The role of FYCO1-dependent autophagy in lens fiber cell differentiation

FYCO1 (FYVE and coiled-coil domain containing 1) is an adaptor protein, expressed ubiquitously and required for microtubule-dependent, plus-end-directed transport of macroautophagic/autophagic vesicles. We have previously shown that loss-of-function mutations in FYCO1 cause cataracts with no other ocular and/or extra-ocular phenotype. Here, we show fyco1 homozygous knockout (fyco1(-/-)) mice recapitulate the cataract phenotype consistent with a critical role of FYCO1 and autophagy in lens morphogenesis.

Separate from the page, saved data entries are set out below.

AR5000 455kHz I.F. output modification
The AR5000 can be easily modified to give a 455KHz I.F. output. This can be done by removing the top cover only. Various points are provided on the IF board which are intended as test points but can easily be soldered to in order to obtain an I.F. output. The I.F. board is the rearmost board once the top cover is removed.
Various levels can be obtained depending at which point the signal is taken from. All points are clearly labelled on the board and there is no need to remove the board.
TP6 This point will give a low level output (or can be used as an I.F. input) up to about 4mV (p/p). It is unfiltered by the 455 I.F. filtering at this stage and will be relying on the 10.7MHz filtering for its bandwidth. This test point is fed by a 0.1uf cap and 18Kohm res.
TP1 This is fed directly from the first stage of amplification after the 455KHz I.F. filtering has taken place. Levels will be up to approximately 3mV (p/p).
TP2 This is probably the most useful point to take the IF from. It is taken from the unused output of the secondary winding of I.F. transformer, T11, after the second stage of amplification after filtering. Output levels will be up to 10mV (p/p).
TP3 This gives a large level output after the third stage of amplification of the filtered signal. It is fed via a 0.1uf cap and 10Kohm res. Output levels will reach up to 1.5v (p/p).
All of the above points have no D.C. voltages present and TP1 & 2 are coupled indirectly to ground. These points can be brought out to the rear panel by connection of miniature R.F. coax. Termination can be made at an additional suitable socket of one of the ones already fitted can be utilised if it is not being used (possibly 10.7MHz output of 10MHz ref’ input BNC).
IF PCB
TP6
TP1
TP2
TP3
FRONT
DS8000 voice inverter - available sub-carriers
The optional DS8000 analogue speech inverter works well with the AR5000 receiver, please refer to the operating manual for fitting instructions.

Transcriptome coupled with proteome and metabolome profiling identified many autophagy-associated genes, proteins, and lipids respectively perturbed in fyco1(-/-) mice lenses. Flow cytometry of FYCO1 (c.2206C>T) knock-in (KI) human lens epithelial cells revealed a decrease in autophagic flux and autophagic vesicles resulting from the loss of FYCO1. Transmission electron microscopy showed cellular organelles accumulated in FYCO1 (c.2206C>T) KI lens-like organoid structures and in fyco1(-/-) mice lenses. In summary, our data confirm the loss of FYCO1 function results in a diminished autophagic flux, impaired organelle removal, and cataractogenesis.